Government to demonetise Rs 100/50 notes too? Know the truth!
Seeking to dispel rumours making the rounds, the government Wednesday said there is no intention to demonetise Rs 100 and Rs 50 notes.
New Delhi: Seeking to dispel rumours making the rounds, the government Wednesday said there is no intention to demonetise Rs 100 and Rs 50 notes.
In a series of tweets, the government described as "myth" a rumour that the Prime Minister will again address the nation to declare Rs 50/100 as invalid currency.
"Baseless; no intention of cancelling legal tender status of notes of any other denomination," PIB said in a tweet.
It also described as "myth" the contention that cost of demonetisation is more than the benefits.
There is no intention to seal bank lockers and freeze gold and diamond jewellery.
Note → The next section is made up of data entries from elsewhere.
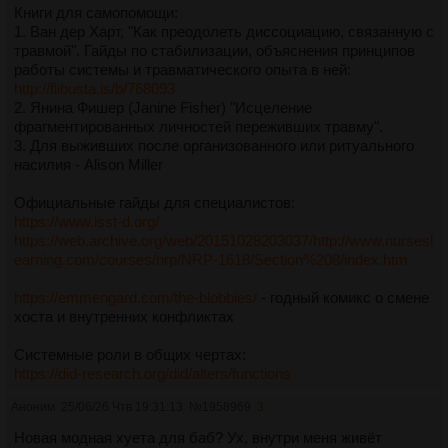
Книги для самопомощи:
1. Ван дер Харт, "Как преодолеть диссоциацию, связанную с
травмой". Гайды по стабилизации, объяснения принципов
работы системы и травматического опыта в ней:
http://flibusta.is/b/768093
2. Янина Фишер (Janine Fisher) "Исцеление
фрагментированных личностей переживших травму".
3. Для выживших после организованного или ритуального
насилия - Alison Miller
Официальные гайды для специалистов:
https://www.isst-d.org/
https://web.archive.org/web/20151028203037/http://www.nursesl
earning.com/courses/nrp/NRP-1618/Section%208/index.htm
https://emmengard.com/the-blobbies/
- годный комикс о смене
хоста и внутренних конфликтах
Системные роли в общих чертах:
https://did-research.org/did/alters/functions
Аноним
25/06/26 Чтв 19:31:13
№
1958969
3
Новая модная хуета для баб? Ух, внутри меня живёт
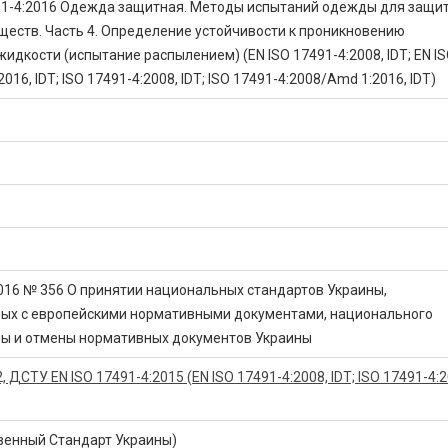
91-4:2016 Одежда защитная. Методы испытаний одежды для защи
ществ. Часть 4. Определение устойчивости к проникновению
идкости (испытание распылением) (EN ISO 17491-4:2008, IDT; EN I
016, IDT; ISO 17491-4:2008, IDT; ISO 17491-4:2008/Amd 1:2016, IDT)
2016 № 356 О принятии национальных стандартов Украины,
ых с европейскими нормативными документами, национального
ны и отмены нормативных документов Украины
 ДСТУ EN ISO 17491-4:2015 (EN ISO 17491-4:2008, IDT; ISO 17491-4:2
венный Стандарт Украины)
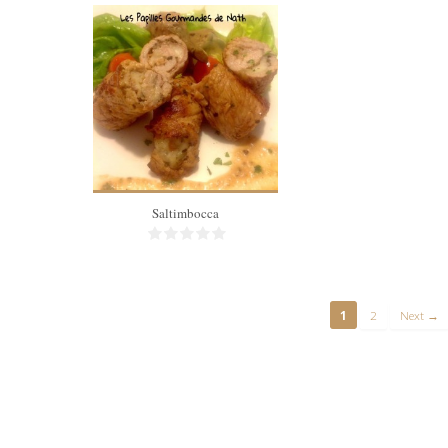
4
30 Min
Saltimbocca
1
2
Next →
On complaints that Rs 2,000 notes are of poor quality and colour comes off, the government said there is no need to worry as this is a security feature.
"Currency notes have a security feature called intaglio printing. The first test for a genuine currency note is to rub it with a cloth; this creates a turbo-electric effect, transferring the ink colour onto the cloth," it said.
Dismissing the rumour that Rs 2,000 note is fitted with a chip, PIB tweeted that it is just a figment of imagination.
On rumours that people will find other means to circumvent law, it said.
"Enforcement agencies are keeping necessary watch; besides, amendments made also in Benami Transactions Act and information sharing agreements with foreign governments to check black money," it said.
It also clarified that complete secrecy was maintained and there was no leakage of government's intention to any section.
Meanwhile, RBI in a circular asked banks to enforce strictly the provision that anybody depositing more than Rs 50,000 in cash in their bank account has to submit a copy of the PAN card in case the bank account is not seeded with PAN.
"In addition to the above provision, in the same IT Rules, PAN reporting requirements are there for other transactions, which banks need to insist upon," it said.